BlockArrays.jl
BlockArrays.jl copied to clipboard
Very slow matrix-vector multiplication
I had some plans of using block arrays with iterative solvers, but it seems like matrix-vector multiplications with block arrays is very slow.
using BlockArrays, SparseArrays
N = 10000
M = 2
b = BlockVector(rand(Float64,N + M), [N, M])
A = BlockArray(sprand(Float64,N + M, N + M, 0.1), [N, M], [N, M])
@time A*b; # 8.486403 seconds
@time sprand(Float64, N+M, N+M, 0.1)*rand(Float64, N+M); #0.232274 seconds
This seems to be hitting a fallback method that loops over the blocks. This will be slow for sparse matrices. Perhaps the multiplication can be performed recursively in such cases where the block sizes are compatible.
This gives reasonable results for a 2x2 block system of sparse matrices:
function LinearAlgebra.mul!(C::AbstractVector, A::BlockMatrix, B::AbstractVector)#, α::Number, β::Number)
n,m = blocksizes(A)
LinearAlgebra.mul!(view(C, 1:n[1]), A[Block(1,1)], view(B, 1:m[1]), 1.0, 0.0) # c1 = A11*b1
LinearAlgebra.mul!(view(C, 1:n[1]), A[Block(1,2)], view(B, (1:m[2]) .+ m[1]), 1.0, 1.0) # c1 += A12*b2
LinearAlgebra.mul!(view(C, (1:n[2]) .+ n[1]), A[Block(2,1)], view(B, 1:m[1]), 1.0, 0.0) # c2 = A21*b1
LinearAlgebra.mul!(view(C, (1:n[2]) .+ n[1]), A[Block(2,2)], view(B, (1:m[2]) .+ m[1]), 1.0, 1.0)# c2 += A22*b2
end
It can probably be generalized to NxN block matrices.
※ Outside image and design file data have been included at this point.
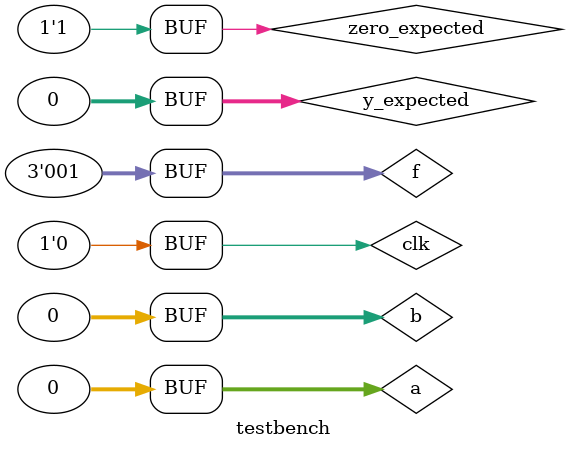
<source format=sv>
module testbench();

  logic clk;
  logic [31:0] a, b, y, y_expected;
  logic [2:0]  f;
  logic        zero, zero_expected;

  logic [31:0] vectornum, errors;
  logic [103:0] testvectors[10000:0];

  // instantiate device under test
  alu dut(a, b, f, y, zero);

  // generate clock
  always begin
    clk = 1; #50; clk = 0; #50;
  end

  // at start of test, load vectors
  initial begin
  // 1
   	#100
	f = 'h2;
	a = 'h00000000;
	b = 'h00000000;
	y_expected = 'h00000000;
	zero_expected = 'h1;
	
	// 2
	#100
	f = 'h2;
	a = 'h00000000;
	b = 'hFFFFFFFF;
	y_expected = 'hFFFFFFFF;
	zero_expected = 'h0;
	
  //3
	#100
	f = 'h2;
	a = 'h00000001;
	b = 'hFFFFFFFF;
	y_expected = 'h00000000;
	zero_expected = 'h1;
	
	//4
	#100
	f = 'h2;
	a = 'h000000FF;
	b = 'h00000001;
	y_expected = 'h00000100;
	zero_expected = 'h0;
	
	//5
	#100
	f = 'h6;
	a = 'h00000000;
	b = 'h00000000;
	y_expected = 'h00000000;
	zero_expected = 'h1;
	
	//6
	#100
	f = 'h6;
	a = 'h00000000;
	b = 'hFFFFFFFF;
	y_expected = 'h00000001;
	zero_expected = 'h0;
	
	//7
	#100
	f = 'h6;
	a = 'h00000001;
	b = 'h00000001;
	y_expected = 'h00000000;
	zero_expected = 'h1;	
	
	//8
	#100
	f = 'h6;
	a = 'h00000100;
	b = 'h00000001;
	y_expected = 'h000000FF;
	zero_expected = 'h0;	
	
	//9
  #100
	f = 'h7;
	a = 'h00000000;
	b = 'h00000000;
	y_expected = 'h00000000;
	zero_expected = 'h1;	
	
	//10
  #100
	f = 'h7;
	a = 'h00000000;
	b = 'h00000001;
	y_expected = 'h00000000;
	zero_expected = 'h1;	
	
	//11
  #100
	f = 'h7;
	a = 'h00000000;
	b = 'hFFFFFFFF;
	y_expected = 'h00000000;
	zero_expected = 'h1;	
	
	//12
  #100
	f = 'h7;
	a = 'h00000001;
	b = 'h00000000;
	y_expected = 'h00000001;
	zero_expected = 'h0;	
  
  //13
	#100
	f = 'h7;
	a = 'hFFFFFFFF;
	b = 'h00000000;
	y_expected = 'hFFFFFFFF;
	zero_expected = 'h0;	
	
	//14
	
	#100
	f = 'h0;
	a = 'hFFFFFFFF;
	b = 'hFFFFFFFF;
	y_expected = 'hFFFFFFFF;
	zero_expected = 'h0;
	
	//15
	#100
	f = 'h0;
	a = 'hFFFFFFFF;
	b = 'h12345678;
	y_expected = 'h12345678;
	zero_expected = 'h0;
	
	//16
	#100
	f = 'h0;
	a = 'h12345678;
	b = 'h87654321;
	y_expected = 'h02244220;
	zero_expected = 'h0;
	
	//17
	
	#100
	f = 'h0;
	a = 'h00000000;
	b = 'hFFFFFFFF;
	y_expected = 'h00000000;
	zero_expected = 'h1;
	
	//18
	
	#100
	f = 'h1;
	a = 'hFFFFFFFF;
	b = 'hFFFFFFFF;
	y_expected = 'hFFFFFFFF;
	zero_expected = 'h0;
	
	//19
	
	#100
	f = 'h1;
	a = 'h12345678;
	b = 'h87654321;
	y_expected = 'h97755779;
	zero_expected = 'h0;
	
	
	//20
		
	#100
	f = 'h1;
	a = 'h00000000;
	b = 'hFFFFFFFF;
	y_expected = 'hFFFFFFFF;
	zero_expected = 'h0;
	
	//21
	
	#100
	f = 'h1;
	a = 'h00000000;
	b = 'h00000000;
	y_expected = 'h00000000;
	zero_expected = 'h1;
	
	
  end

endmodule

</source>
We could redesign the fallback to support sparse matrices better. I believe the fallback calls something like:
for J = blockaxes(A,2), K = blockcolsupport(A,J)
...
end
That is, it already supports certain sparsity patterns (K
will only loop over non-zero entries in the column for block banded matrices). Perhaps we can do redesign this as:
for (K,J) = nonzeroblocks(A)
...
end
which will default to the previous behaviour, with no performance penality.
nonzeroblocks
should be renamed to whatever it's called in sparse arrays...
Errr.... for matrix-vector do we need to make sure we are doing the columns in order?? Maybe it doesn't matter...
I have a similar-ish problem where the matrices being blocked are Toeplitz. A little contrived problem is e.g.
using ToeplitzMatrices, BlockArrays
N = 10000
vc = 1:N
vr = [1; rand(N-1)]
T = Toeplitz(vc, vr)
F = Matrix(T)
x = ones(size(T,1))
@time T*x; # 0.002933 seconds (59 allocations: 1019.281 KiB)
@time F*x; # 0.012257 seconds (2 allocations: 78.172 KiB)
BlockT = mortar(reshape([T,T,T,T,T],1,5))
BlockF = [F F F F F]
varinfo(r"Block")
# name size summary
# BlockF 3.725 GiB 10000×50000 Matrix{Float64}
# BlockT 156.750 KiB 1x5-blocked
yblock = BlockVector(ones(Float64,5N), [N,N,N,N,N])
y = ones(5N)
@time BlockT*yblock; # 4.774871 seconds (50.01 k allocations: 3.128 MiB)
@time BlockT*y; # 0.390425 seconds (3 allocations: 78.203 KiB)
@time BlockF*yblock; # 0.172353 seconds (3 allocations: 78.266 KiB)
@time BlockF*y; # 0.070361 seconds (2 allocations: 78.172 KiB)
I guess this makes me wonder if I should even expect this package to work when the blocked matrices are structured and not dense/sparse. I also do not get why using the blocked-vector is so much worse than the standard vector.